« Habillés pour la présidentielle »… pour conclure la saison

Marine Le Pen délaisse ses cheveux longs pour une coupe plus esthétique. François Hollande perd du poids avant la campagne. Quant à François Bayrou, il mise sur des trois pièces ajustés. La politique est devenue une affaire d’image. Les beaux discours doivent être annoncés. Mais sous une belle enveloppe. Comme l’a dit Confucius, « Une image vaut mille mots ». Nos présidentiables l’ont bien compris.

A moins de 60 jours du premier tour, les candidats multiplient les passages télévisés. Ils vont à la rencontre des ouvriers, multiplient les meetings sur la laïcité ou occupent les plateaux. Alors que le nombre d’émissions politiques diminue chaque année, les politiciens sont de plus en plus présents sur les écrans. Même si leur programme n’est pas bouclé, leur style est calé. Que ce soit par le relooking ou un régime, tous misent sur leur look pour remonter dans les sondages. A croire que leur style vestimentaire est devenu une arme dans la présidentielle. Sénèque l’avait prédit : « Le style est le vêtement de la pensée ».

Haute maîtrise des codes de la mode

Tout parier sur son image n’est pas nouveau. Jean-Marie Le Pen l’a déjà fait. Dans les années 90, il enlève son bandeau de pirate. Sa fille a suivi son exemple. En 2011, elle parie sur un style plus moderne, à base de jean, veste cintrée ou trench beige. De quoi « dédiaboliser » le FN, comme disent les journalistes. Les relookings, en stratégie de communication, apportent une réelle dynamique. Un renouveau.

C’est également le cas de François Hollande. Avec une dizaine de kilos en moins, il se libère de sa casquette de  « flamby » et casse l’image du « socialiste mou ».  « Comme Ségolène Royal, son relooking a un sens politique. Pendant dix ans il s’est enfermé au PS ; aujourd’hui il montre qu’il s’est remis en selle. »  explique Gaël Sliman, directeur général adjoint de l’institut de sondage BVA. Avant 2007, Ségolène Royal se fait raboter ses dents dites « de carnassière ». Une réussite. Elle sera au second tour des présidentielles de 2007.

Austère conjoncture

La conjoncture influe également sur les tendances des politiques. La crise a changé la donne. Cette année, fini les accessoires bling-bling, comme la Rolex ou les vêtements des grands créateurs. L’austérité est de mise.

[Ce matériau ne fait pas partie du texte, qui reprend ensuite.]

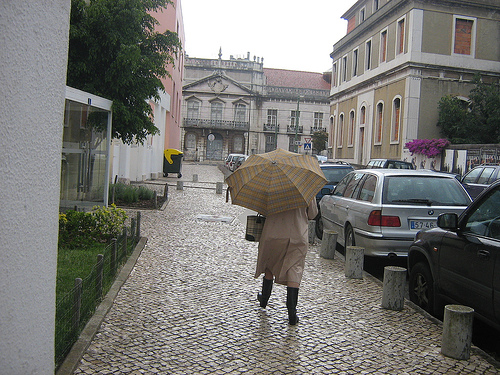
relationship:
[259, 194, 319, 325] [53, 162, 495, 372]
person on sidewalk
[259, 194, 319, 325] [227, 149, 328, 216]
person carrying umbrella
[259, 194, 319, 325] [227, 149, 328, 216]
person has umbrella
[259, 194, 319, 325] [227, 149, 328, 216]
person holding umbrella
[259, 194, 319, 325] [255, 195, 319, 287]
person wearing coat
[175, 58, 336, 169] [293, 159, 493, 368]
building on street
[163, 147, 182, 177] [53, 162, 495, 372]
bin on sidewalk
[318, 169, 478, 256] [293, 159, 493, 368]
car on street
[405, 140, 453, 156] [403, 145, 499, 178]
flowers are on wall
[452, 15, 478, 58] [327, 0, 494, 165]
window on building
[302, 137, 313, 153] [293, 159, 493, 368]
street sign on road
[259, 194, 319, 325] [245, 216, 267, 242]
person holding bag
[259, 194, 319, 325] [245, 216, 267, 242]
person carrying bag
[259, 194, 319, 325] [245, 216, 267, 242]
person has bag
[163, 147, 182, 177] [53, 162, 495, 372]
ash can on sidewalk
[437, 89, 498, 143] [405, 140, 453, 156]
tree has flowers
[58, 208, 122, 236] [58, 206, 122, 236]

Pour rassurer les français, les politiques misent sur le bleu marine. Que ce soit François Hollande, Nicolas sarkozy ou Jean-Luc Mélenchon.   « L’uniforme est de ce bleu pour une raison. Il communique le professionnalisme » explique  Martine Herrmann, synergologue au sein de l’Institut Européen de Synergologie. Le sérieux se reconnaît dans les costumes trois pièces. Martine Hermann va plus loin.«  Il n’est pas étonnant que le gris soit prédominant. Il évoque la noirceur, la difficulté et aussi la sobriété ».

Les anarchistes

Au milieu de cette guerre du style, quelques politiques brandissent le drapeau blanc. Méprisés, souvent raillés, les « petits » candidats imposent leur « anarchist-look » dans cette campagne. Et les femmes ne sont pas en reste. Corinne Lepage nous estomaque avec ses foulards venus d’ailleurs, alors que la prof’ Nathalie Arthaud maintient le suspense en changeant de veste à chaque apparition médiatique.

Viva la revolution du look !

Dans la catégorie homme, c’est Philippe Poutou et avant sa « démission » Frederic Nihous qui jouent aux « Mr tout le monde ». Un attirail basé sur le confort et le jean H&M bien entendu. Attaqué de « populisme », il n’en reste pas moins eux mêmes, à l’aise dans leurs baskets. Mais sûrement moins armés que leurs adversaires dans le dur monde de la politique.

Identification médiatique

Dans cette campagne, la forme usurpe la place du fond. Nos candidats sont victimes de la société de l’apparence. Pour ne pas être dépassés, ils ont appris à soigner leur image. La raison ? La télévision est devenue la principale source d’information des électeurs. Plus que cela, le physique permettrait de remporter un scrutin. C’est ce qu’affirme le professeur Daniel Hamermesh de l’Université du Texas.

Alors ils usent et abusent d’identificateurs physiques, comme la cravtte ou les lunettes rouges de Jean-Luc Mélenchon et Eva Joly.  La concurrence des styles vestimentaires est une arme dans la course à la présidentielle. Le monde politique est devenu un spectacle. Martine Herrmann l’avoue. « Un symbole vestimentaire peut être stratégique ».